Yes, but it wasn’t really happening. The entire movie from the point he enters Recall is his hallucination.

Do you mean Balance of Terror? Savage Curtain was the one with Abe Lincoln, and I don’t remember any sshhs. In Balance of Terror, Spock turns on an instrument by accident, which perfectly reasonably sends out radio noise. Kirks shush was a non-technical reaction. No one was whispering before the noise, IIRC. (One of my favorite episodes, and the movie it is based on is great also.)

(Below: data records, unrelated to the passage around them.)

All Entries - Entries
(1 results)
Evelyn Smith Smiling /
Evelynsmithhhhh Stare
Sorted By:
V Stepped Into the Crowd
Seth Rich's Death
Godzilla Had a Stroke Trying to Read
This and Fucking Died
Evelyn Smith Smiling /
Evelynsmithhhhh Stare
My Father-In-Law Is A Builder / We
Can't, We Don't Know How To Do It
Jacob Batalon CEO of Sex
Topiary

I’m surprised that no one has mentioned that gem Armageddon. The killer asteroid is spinning rapidly, and Bruce has to fire the nuke at just the right moment. Does he count down? Does he look at his watch? No! He pontificates, he emotes, and then he randomly blows the thing up. Guess they forgot about the rotation. Plenty of other stupid moments in there also, but that’s my favorite.

Actually, the entire premise of the movie Total Recall is wrong. In both the Philip K. Dick short story and in the movie (as it’s initially explained), Arnold’s character is supposed to acquire false memories. He’s not supposed to undergo a hallucination or a dream or a virtual reality vision or any sort of real-time fantasy adventure. He’s supposed to simply remember things that didn’t actually happen as if they did.
Of course, that’d make for a pretty dull movie. You could argue that he’s simply remembering everything that hapened in sequential order, but my memories rarely work like that, and if that were the case, there would have been no possibility of the Rekall guy “breaking into” arnie’s dream – because he wouldn’t be having a dream.

Fucking Pilgrims*!

-Joe

*And how is that for unnecessary tacked-on subplots?

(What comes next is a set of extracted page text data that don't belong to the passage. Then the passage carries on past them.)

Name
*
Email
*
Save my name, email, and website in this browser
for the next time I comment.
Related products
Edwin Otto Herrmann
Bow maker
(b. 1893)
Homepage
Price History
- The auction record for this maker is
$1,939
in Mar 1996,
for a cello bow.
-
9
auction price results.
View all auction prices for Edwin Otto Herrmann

Come come now. That movie was intentionally ridiculous. It was something in between a satire and a parody.

Actually no, and even worse. Bullets from exploding ammunition just kinda pops out at low speed - being heaviest part of the cartridge they don’t soak a lot of momentum. So no real recoil. Now what can really do damage are fragments of case ripped from the edge of case. These can be propelled to quite high velocities. He would most probably just lost fingers.

There are bits in the film which Arnie couldn’t be aware of - like when the baddies are tracking him across town before he goes to Mars - which can’t be parts of his imaginary spy adventure (though I get the feeling this has been thoroughly gone over since the 90’s on the internet…).

Not Quite. The bridge crew walk and talk in very subdued tones before the incident. There is a sense that they have to keep quiet which, of course, is totally unnecissary. It was done to mimick Run Silent Run Deep but it forgets the fact Space is a vacuum. I over look it because at the time it was far ahead of anything else on TV for Sci Fi… (Lost in space anyone?) and it is one of the best episodes of the series.

But how’s this for Stupid moments on Film. Star Trek TMP. We have a super sophisticated almost godlike probe that was originally from earth and rekajiggered by super smarty pants robots. It gains conciousness, because of all the knowledge it has acquired (Apparently all the knowledge of the Universe cause its super brain is full), and names itself… V’ger. Why? Well that is because it can’t read it’s own name plate.

“V’ger in another reality I could have called you friend but your reading comprehension skills are deplorable.”

Actually, the bridge crew were talking in low voices (which can be justified as a psychological thing).